De acordo com a doutrina, reclamação é uma ação de competência originária de tribunal que tem objetivo de preservar a sua competência e garantir a observância (i) da autoridade das decisões dos tribunais, (ii) de decisão do STF em controle concentrado de constitucionalidade, (iii) de enunciado de súmula vinculante e (iv) de precedente proferido em julgamento de casos repetitivos ou em incidente de assunção de competência.
Cuida-se, portanto, de ação autônoma de impugnação de ato judicial, porquanto detentora de partes, causa de pedir e pedido.
Não obstante, o STF possui precedente – bastante criticado pela doutrina – no sentido de a reclamação detém natureza jurídica de “direito constitucional de petição”, pois, por meio dela, o “cidadão se dirige ao Poder Público com o objetivo de obter a defesa de direito e objetivando combater ilegalidade ou abuso de poder”. (ADI 2212, Relatora: Min. ELLEN GRACIE, Tribunal Pleno, julgado em 02/10/2003, DJ 14-11-2003).

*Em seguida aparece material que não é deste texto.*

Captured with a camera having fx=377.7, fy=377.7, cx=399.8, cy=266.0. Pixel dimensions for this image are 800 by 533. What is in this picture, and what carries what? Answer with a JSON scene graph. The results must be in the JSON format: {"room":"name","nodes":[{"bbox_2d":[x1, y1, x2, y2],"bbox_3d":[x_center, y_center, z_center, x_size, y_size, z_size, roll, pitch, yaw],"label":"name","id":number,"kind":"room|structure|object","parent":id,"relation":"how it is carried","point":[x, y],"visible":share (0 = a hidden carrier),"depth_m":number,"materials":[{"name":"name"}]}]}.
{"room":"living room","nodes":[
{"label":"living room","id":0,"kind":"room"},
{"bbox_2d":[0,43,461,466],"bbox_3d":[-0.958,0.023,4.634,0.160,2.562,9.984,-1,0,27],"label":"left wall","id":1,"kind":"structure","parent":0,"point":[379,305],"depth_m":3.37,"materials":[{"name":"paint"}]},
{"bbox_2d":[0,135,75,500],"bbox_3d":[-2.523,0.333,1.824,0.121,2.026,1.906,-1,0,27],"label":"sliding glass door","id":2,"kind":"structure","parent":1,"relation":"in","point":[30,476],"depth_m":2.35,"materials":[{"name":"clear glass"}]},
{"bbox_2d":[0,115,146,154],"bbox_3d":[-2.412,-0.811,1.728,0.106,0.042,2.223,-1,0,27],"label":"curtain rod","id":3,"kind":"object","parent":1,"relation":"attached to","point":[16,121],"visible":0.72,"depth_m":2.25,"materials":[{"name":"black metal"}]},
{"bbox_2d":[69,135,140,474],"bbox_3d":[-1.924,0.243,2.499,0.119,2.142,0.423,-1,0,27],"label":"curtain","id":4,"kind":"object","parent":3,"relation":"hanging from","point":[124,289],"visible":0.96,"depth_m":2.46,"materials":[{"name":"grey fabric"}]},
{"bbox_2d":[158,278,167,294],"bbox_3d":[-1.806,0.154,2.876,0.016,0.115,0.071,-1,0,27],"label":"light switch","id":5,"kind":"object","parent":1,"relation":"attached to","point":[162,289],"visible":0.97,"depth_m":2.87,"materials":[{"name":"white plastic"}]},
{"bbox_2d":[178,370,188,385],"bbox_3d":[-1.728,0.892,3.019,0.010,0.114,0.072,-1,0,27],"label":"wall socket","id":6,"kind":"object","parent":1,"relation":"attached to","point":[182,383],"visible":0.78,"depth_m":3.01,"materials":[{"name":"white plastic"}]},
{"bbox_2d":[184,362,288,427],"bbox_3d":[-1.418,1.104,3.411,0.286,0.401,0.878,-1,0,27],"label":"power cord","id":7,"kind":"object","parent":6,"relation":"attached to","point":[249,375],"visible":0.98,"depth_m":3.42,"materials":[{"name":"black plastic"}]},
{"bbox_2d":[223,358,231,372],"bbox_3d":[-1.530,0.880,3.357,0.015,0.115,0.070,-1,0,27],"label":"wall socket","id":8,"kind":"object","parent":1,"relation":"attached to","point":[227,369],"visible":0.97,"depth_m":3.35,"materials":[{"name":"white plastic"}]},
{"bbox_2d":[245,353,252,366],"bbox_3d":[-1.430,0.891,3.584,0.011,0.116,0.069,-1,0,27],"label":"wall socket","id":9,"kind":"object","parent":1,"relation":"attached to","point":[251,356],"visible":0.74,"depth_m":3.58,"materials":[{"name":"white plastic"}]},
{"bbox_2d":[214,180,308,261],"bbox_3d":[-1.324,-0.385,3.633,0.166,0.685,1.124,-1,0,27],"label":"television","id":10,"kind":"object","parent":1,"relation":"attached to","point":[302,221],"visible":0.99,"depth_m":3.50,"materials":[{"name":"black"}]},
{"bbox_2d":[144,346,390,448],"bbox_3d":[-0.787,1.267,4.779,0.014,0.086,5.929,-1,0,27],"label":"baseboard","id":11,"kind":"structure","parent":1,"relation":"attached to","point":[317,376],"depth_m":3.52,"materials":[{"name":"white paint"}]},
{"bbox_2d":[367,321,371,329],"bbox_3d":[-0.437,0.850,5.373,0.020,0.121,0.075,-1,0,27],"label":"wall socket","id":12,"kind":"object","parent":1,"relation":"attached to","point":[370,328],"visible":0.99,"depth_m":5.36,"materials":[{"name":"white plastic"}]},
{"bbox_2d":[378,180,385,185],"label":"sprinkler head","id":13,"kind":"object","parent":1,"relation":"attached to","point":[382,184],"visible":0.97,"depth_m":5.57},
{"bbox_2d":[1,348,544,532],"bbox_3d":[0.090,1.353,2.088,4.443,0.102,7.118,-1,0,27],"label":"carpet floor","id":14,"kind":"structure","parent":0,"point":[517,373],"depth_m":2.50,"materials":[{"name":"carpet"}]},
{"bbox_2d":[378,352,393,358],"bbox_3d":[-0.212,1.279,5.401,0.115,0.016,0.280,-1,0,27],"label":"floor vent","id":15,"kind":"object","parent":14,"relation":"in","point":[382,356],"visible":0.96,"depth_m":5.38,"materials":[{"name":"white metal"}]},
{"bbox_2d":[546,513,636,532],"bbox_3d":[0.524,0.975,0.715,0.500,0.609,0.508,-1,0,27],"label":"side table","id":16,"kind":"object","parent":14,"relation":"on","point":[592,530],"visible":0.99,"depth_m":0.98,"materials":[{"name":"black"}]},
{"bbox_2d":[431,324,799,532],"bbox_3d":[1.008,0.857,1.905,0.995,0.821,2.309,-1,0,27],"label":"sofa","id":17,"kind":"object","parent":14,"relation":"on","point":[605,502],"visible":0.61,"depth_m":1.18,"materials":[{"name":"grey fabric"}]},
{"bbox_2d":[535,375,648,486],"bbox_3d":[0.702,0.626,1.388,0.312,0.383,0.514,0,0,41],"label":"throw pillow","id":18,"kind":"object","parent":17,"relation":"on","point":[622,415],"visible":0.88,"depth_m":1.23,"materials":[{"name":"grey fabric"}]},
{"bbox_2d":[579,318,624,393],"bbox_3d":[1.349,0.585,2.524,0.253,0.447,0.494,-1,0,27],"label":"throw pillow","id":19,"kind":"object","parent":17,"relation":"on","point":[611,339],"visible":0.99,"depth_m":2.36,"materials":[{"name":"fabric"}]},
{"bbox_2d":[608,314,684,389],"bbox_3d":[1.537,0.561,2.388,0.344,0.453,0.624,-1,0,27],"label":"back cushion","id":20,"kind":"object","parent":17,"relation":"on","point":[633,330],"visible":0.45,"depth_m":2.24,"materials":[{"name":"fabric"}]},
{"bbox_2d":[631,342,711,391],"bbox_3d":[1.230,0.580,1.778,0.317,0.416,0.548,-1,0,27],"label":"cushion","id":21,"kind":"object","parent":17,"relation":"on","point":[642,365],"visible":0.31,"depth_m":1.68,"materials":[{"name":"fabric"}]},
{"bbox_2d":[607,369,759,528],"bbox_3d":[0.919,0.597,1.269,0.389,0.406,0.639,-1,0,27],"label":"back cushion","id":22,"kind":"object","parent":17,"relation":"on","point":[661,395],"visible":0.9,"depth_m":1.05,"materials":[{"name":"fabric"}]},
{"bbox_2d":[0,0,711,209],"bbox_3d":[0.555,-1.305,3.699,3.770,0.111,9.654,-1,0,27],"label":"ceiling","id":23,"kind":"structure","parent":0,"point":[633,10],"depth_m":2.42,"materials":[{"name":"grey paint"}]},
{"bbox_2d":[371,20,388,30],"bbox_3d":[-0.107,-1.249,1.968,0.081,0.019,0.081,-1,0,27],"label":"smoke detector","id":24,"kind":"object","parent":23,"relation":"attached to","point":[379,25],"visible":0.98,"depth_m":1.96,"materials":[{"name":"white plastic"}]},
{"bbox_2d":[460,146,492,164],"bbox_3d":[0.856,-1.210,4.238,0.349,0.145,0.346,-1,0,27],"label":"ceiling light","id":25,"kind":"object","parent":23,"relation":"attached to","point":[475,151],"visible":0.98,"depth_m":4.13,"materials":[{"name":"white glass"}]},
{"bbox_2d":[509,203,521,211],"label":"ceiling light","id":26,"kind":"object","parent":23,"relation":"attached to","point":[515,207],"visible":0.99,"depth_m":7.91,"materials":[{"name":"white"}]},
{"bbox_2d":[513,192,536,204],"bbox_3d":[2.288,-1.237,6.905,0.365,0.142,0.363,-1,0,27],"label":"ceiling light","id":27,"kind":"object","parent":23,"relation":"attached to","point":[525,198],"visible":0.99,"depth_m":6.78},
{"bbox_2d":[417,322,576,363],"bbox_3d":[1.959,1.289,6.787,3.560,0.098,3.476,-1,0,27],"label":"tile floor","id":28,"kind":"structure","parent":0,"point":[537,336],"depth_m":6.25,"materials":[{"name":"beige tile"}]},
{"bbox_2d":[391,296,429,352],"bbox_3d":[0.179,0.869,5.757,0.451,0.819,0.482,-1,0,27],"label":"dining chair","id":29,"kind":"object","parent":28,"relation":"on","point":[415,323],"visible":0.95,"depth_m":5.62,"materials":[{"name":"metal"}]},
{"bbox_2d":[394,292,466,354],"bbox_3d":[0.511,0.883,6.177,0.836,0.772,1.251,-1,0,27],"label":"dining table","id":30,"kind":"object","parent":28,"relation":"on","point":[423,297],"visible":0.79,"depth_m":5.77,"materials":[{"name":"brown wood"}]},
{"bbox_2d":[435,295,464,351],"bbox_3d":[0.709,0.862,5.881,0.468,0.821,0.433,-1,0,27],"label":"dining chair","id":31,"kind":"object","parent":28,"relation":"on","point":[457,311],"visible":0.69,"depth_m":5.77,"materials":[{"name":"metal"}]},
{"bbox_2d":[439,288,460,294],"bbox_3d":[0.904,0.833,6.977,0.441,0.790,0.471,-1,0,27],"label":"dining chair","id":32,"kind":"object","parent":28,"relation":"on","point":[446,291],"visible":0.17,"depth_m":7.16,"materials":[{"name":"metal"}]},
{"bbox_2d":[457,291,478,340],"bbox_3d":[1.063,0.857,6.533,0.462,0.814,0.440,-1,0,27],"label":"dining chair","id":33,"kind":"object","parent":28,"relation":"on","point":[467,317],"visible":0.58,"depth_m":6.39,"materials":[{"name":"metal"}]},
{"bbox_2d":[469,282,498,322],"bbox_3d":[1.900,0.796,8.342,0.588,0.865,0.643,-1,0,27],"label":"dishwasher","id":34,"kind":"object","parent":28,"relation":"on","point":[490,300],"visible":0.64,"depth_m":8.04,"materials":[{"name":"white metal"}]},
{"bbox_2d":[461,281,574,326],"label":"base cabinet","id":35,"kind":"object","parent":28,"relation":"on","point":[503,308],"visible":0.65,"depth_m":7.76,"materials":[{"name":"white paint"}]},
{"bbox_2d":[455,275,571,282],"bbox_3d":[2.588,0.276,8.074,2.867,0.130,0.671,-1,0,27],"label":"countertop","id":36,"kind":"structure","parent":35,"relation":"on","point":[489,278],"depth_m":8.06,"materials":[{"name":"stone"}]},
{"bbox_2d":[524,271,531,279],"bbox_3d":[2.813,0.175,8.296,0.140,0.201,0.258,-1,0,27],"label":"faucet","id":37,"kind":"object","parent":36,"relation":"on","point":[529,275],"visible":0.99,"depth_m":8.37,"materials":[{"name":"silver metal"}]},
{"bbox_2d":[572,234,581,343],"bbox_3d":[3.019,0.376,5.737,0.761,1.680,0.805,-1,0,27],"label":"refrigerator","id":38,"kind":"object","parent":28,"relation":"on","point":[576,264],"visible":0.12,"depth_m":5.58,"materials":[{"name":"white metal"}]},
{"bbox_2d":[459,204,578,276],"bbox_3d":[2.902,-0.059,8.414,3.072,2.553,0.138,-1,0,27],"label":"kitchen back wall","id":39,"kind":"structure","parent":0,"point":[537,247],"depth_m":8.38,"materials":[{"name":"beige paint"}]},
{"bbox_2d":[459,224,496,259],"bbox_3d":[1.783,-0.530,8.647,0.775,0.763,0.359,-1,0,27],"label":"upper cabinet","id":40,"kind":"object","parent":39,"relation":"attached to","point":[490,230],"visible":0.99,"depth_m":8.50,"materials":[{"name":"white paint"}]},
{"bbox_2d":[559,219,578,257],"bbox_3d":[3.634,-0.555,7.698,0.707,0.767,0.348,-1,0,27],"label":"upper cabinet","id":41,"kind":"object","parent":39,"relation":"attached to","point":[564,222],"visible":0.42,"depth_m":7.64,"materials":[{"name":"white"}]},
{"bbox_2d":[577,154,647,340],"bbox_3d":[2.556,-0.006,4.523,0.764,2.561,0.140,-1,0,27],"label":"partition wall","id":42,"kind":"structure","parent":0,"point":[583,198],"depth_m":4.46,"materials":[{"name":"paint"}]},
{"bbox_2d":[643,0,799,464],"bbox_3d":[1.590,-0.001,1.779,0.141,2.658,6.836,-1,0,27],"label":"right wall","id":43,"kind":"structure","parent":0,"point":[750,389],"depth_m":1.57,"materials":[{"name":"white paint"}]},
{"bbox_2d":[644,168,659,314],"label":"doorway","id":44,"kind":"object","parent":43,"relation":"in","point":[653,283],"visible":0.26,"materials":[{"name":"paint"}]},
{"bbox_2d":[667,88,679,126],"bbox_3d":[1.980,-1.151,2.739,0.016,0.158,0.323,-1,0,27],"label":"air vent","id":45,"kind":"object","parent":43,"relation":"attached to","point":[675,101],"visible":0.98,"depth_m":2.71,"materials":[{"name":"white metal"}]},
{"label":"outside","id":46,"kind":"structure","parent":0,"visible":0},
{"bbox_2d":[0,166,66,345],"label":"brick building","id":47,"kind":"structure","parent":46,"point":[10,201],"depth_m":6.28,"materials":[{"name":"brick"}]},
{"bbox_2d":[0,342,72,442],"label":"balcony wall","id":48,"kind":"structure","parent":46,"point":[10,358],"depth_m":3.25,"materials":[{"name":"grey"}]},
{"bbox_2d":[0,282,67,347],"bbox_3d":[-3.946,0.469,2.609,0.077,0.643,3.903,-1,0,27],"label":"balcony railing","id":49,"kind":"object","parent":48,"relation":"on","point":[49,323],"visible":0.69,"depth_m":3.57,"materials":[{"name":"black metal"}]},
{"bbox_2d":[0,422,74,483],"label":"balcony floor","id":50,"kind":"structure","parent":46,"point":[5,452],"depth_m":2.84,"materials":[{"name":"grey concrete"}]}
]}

Quanto ao cabimento do instituto na situação exposta no enunciado da questão, tem-se que, não observado ou aplicado indevidamente o precedente obrigatório formado em IRDR pelos órgãos inferiores, caberá reclamação ao tribunal competente, consoante preceitua o art. 998, IV.
Por outro lado, caso a reclamação seja proposta para garantir a observância de acórdão de recurso extraordinário com repercussão geral reconhecida ou de acórdão proferido em julgamento de recursos extraordinário ou especial repetitivos, deve-se esgotar as instâncias ordinárias antes de manejar o instituto em comento, nos termos do art. 988, § 5º.

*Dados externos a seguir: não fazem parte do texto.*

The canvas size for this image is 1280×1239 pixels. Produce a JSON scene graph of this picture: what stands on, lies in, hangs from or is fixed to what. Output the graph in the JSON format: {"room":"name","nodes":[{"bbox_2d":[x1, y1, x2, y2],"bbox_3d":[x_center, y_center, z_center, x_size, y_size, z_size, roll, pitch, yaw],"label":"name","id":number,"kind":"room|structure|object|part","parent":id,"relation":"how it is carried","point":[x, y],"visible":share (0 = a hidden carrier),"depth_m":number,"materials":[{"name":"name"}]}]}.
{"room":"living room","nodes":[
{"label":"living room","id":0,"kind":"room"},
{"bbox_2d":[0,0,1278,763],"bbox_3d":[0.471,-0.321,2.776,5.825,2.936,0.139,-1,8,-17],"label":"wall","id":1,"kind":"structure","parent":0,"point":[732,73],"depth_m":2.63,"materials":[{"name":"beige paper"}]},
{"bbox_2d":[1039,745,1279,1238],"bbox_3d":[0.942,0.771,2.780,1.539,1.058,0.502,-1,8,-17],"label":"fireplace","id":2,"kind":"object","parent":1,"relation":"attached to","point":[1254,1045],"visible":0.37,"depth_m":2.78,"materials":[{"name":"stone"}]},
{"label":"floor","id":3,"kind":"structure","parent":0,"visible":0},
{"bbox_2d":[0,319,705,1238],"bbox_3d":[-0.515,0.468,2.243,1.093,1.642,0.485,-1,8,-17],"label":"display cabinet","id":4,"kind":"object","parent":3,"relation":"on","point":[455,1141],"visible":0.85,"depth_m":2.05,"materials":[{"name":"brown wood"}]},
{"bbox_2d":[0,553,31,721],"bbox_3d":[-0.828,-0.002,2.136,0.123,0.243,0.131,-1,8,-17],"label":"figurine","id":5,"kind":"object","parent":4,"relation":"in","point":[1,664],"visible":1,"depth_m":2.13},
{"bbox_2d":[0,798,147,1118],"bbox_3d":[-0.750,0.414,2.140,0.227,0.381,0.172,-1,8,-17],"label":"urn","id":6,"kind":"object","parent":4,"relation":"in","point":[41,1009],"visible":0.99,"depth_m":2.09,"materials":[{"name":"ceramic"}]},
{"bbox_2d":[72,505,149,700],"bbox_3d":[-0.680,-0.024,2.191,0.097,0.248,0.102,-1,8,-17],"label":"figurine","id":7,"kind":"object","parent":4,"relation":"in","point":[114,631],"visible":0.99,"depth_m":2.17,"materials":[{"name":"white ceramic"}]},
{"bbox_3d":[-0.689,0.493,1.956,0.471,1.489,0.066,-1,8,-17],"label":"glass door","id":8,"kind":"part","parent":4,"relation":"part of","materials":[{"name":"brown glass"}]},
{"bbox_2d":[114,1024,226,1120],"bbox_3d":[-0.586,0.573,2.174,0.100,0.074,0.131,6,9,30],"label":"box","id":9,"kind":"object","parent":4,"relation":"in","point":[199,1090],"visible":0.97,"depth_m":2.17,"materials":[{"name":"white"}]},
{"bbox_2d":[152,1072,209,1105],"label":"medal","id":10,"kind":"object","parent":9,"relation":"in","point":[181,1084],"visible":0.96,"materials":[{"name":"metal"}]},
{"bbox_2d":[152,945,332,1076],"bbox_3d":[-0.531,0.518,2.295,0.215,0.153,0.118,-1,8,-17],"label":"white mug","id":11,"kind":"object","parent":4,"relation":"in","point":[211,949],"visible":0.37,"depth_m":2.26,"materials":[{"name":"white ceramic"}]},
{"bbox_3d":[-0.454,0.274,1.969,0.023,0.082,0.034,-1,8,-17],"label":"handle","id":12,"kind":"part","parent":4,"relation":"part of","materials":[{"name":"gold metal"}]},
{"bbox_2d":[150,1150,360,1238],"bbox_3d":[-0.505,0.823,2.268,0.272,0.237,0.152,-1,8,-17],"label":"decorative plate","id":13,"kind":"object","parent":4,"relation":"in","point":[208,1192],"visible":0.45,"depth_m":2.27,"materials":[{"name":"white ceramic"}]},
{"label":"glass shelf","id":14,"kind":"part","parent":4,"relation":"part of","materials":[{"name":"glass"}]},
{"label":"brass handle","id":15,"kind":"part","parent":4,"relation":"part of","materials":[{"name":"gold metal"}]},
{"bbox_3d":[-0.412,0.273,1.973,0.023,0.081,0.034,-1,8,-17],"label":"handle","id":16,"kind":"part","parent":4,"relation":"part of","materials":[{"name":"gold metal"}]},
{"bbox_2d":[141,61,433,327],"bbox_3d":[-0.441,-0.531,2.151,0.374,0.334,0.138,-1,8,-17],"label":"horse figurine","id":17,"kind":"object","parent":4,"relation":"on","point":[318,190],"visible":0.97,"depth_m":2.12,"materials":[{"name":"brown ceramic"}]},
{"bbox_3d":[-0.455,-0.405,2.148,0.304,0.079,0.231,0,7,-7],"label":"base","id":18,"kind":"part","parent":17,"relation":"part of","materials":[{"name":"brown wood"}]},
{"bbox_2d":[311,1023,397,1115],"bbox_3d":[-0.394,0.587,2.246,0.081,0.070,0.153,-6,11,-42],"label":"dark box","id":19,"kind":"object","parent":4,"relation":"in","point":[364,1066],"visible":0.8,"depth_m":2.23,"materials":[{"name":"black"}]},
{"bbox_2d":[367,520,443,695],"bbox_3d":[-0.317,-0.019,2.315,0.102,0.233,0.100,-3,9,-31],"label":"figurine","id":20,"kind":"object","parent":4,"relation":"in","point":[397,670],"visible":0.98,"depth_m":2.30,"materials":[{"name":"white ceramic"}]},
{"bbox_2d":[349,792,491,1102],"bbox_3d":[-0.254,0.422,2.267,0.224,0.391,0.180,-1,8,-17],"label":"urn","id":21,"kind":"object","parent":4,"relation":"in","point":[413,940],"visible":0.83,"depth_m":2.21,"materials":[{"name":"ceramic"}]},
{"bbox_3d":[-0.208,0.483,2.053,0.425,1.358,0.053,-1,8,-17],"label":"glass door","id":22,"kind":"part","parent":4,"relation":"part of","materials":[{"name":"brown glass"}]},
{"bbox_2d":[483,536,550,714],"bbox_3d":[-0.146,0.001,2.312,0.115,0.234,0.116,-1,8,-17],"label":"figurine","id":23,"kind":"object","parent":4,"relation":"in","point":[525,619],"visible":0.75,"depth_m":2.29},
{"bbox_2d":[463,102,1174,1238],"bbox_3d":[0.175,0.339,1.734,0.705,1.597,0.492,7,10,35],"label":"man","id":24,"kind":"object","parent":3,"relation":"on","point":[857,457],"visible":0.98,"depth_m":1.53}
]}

Nesse contexto, vale destacar que, para o STF, “o esgotamento da instância ordinária, em tais casos, significa o percurso de todo o iter recursal cabível antes do acesso à Suprema Corte. Ou seja, se a decisão reclamada ainda comportar reforma por via de recurso a algum tribunal, inclusive a tribunal superior, não se permitirá acesso à Suprema Corte por via de reclamação”. (Rcl 24686 ED-AgR, Relator: Min. TEORI ZAVASCKI, Segunda Turma, julgado em 25/10/2016, PROCESSO ELETRÔNICO DJe-074 DIVULG 10-04-2017 PUBLIC 11-04-2017)

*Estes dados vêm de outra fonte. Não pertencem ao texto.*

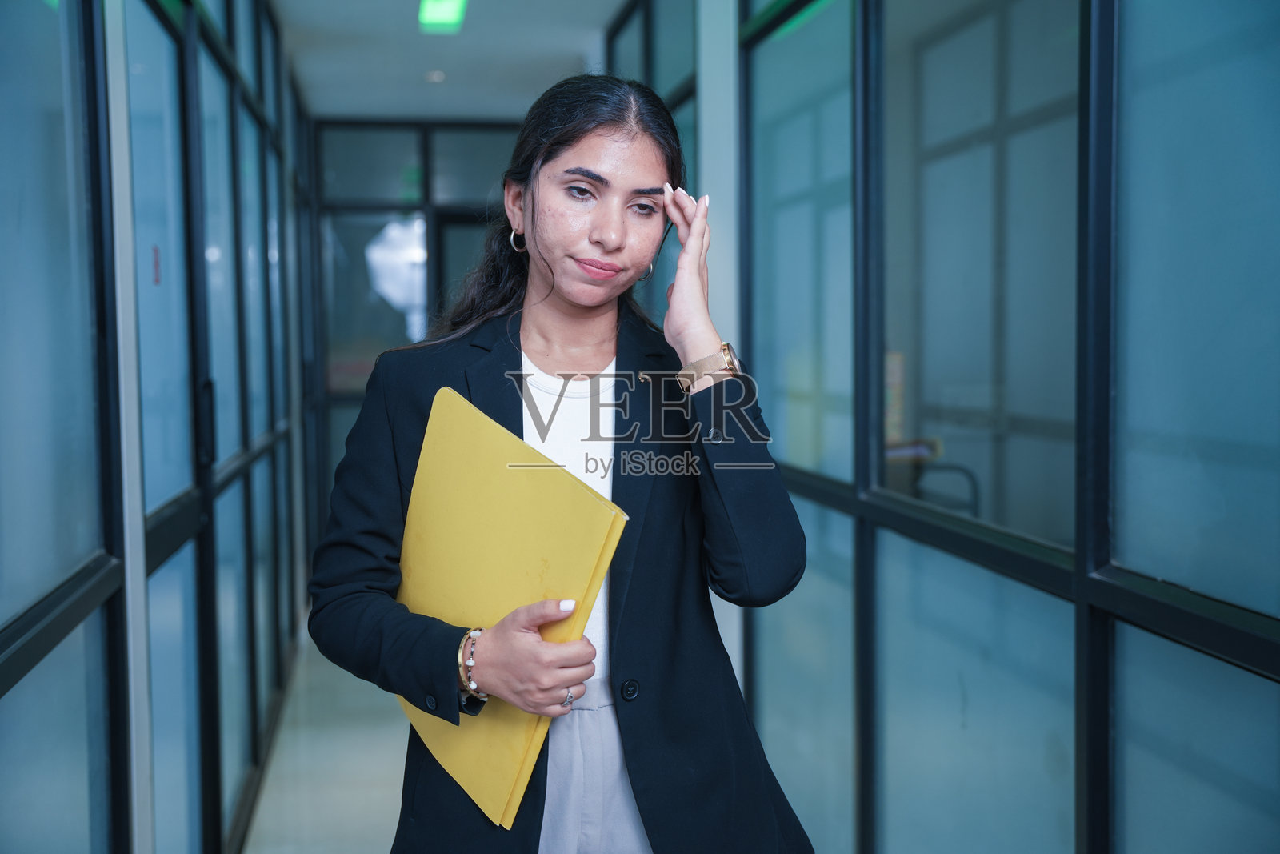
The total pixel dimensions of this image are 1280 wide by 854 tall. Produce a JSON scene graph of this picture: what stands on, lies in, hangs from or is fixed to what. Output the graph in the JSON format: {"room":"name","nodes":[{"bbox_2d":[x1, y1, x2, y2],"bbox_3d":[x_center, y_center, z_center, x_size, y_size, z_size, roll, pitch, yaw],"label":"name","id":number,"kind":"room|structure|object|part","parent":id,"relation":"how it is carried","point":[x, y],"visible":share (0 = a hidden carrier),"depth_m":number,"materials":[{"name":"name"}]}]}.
{"room":"hallway","nodes":[
{"label":"hallway","id":0,"kind":"room"},
{"bbox_2d":[0,0,312,853],"bbox_3d":[-1.040,-0.090,2.811,0.156,2.790,7.308,-1,4,-9],"label":"left glass wall","id":1,"kind":"structure","parent":0,"point":[21,10],"depth_m":3.01,"materials":[{"name":"blue glass"}]},
{"bbox_2d":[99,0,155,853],"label":"column","id":2,"kind":"object","parent":1,"relation":"attached to","point":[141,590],"visible":0.8,"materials":[{"name":"white metal"}]},
{"bbox_2d":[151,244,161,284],"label":"red sticker","id":3,"kind":"object","parent":1,"relation":"attached to","point":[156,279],"visible":0.73,"depth_m":3.06,"materials":[{"name":"red"}]},
{"bbox_2d":[244,620,410,853],"bbox_3d":[0.149,1.254,3.542,3.739,0.114,9.117,-1,4,-9],"label":"floor","id":4,"kind":"structure","parent":0,"point":[354,839],"depth_m":4.72,"materials":[{"name":"grey tile"}]},
{"bbox_2d":[308,75,813,853],"bbox_3d":[-0.119,0.353,2.167,0.629,1.703,0.761,-1,4,-9],"label":"woman","id":5,"kind":"object","parent":4,"relation":"on","point":[599,135],"visible":0.95,"depth_m":2.06},
{"bbox_2d":[389,386,628,829],"bbox_3d":[-0.216,0.235,1.946,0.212,0.487,0.452,-3,5,-39],"label":"yellow folder","id":6,"kind":"object","parent":5,"relation":"in","point":[504,474],"visible":0.75,"depth_m":1.88,"materials":[{"name":"yellow cardboard"}]},
{"bbox_2d":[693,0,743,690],"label":"column","id":7,"kind":"structure","parent":4,"relation":"on","point":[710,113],"depth_m":4.26,"materials":[{"name":"white paint"}]},
{"bbox_2d":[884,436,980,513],"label":"chair","id":8,"kind":"object","parent":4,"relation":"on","point":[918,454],"visible":0.24,"depth_m":5.11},
{"bbox_2d":[309,116,525,531],"bbox_3d":[-1.173,-0.458,8.832,2.071,2.774,0.199,-1,4,-9],"label":"end wall","id":9,"kind":"structure","parent":0,"point":[510,128],"depth_m":8.71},
{"bbox_2d":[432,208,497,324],"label":"door","id":10,"kind":"structure","parent":9,"relation":"in","point":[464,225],"depth_m":8.76,"materials":[{"name":"glass"}]},
{"bbox_2d":[270,0,638,122],"bbox_3d":[-0.236,-1.643,4.036,3.282,0.127,9.155,-1,4,-9],"label":"ceiling","id":11,"kind":"structure","parent":0,"point":[314,83],"depth_m":6.65,"materials":[{"name":"paint"}]},
{"bbox_2d":[424,69,446,82],"bbox_3d":[-1.025,-1.764,7.154,0.121,0.043,0.121,-1,4,-9],"label":"ceiling light","id":12,"kind":"object","parent":11,"relation":"attached to","point":[439,75],"visible":0.94,"depth_m":7.13,"materials":[{"name":"white"}]},
{"bbox_2d":[418,0,467,32],"bbox_3d":[-0.771,-1.665,5.632,0.142,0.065,0.679,-1,4,-9],"label":"exit sign","id":13,"kind":"object","parent":11,"relation":"attached to","point":[446,18],"visible":0.98,"depth_m":5.72,"materials":[{"name":"green"}]},
{"bbox_2d":[667,0,1279,853],"bbox_3d":[0.625,-0.101,2.342,0.136,2.676,5.293,-1,4,-9],"label":"right glass wall","id":14,"kind":"structure","parent":0,"point":[1148,570],"depth_m":2.41,"materials":[{"name":"blue glass"}]}
]}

Por fim, vejamos o padrão adotado pela banca:
“O CPC estabelece que a tese aplicada no IRDR deve ser observada em todos os processos pendentes e futuros que versem sobre idêntica questão de direito. Ainda segundo a lei processual, se não observada a tese adotada no incidente, caberá imediata reclamação para o tribunal que julgou o IRDR (vide CC, arts. 985 e 988, I). Quanto ao julgamento de recursos extraordinário ou especial repetitivos, estabelece o CPC que seria inadmissível reclamação se não esgotadas as instâncias ordinárias (art. 988, § 5º, II). Portanto, caso seja possível ainda a interposição de algum recurso, como, por exemplo, agravo interno contra decisão do presidente ou vice-presidente de tribunal, não caberá reclamação”.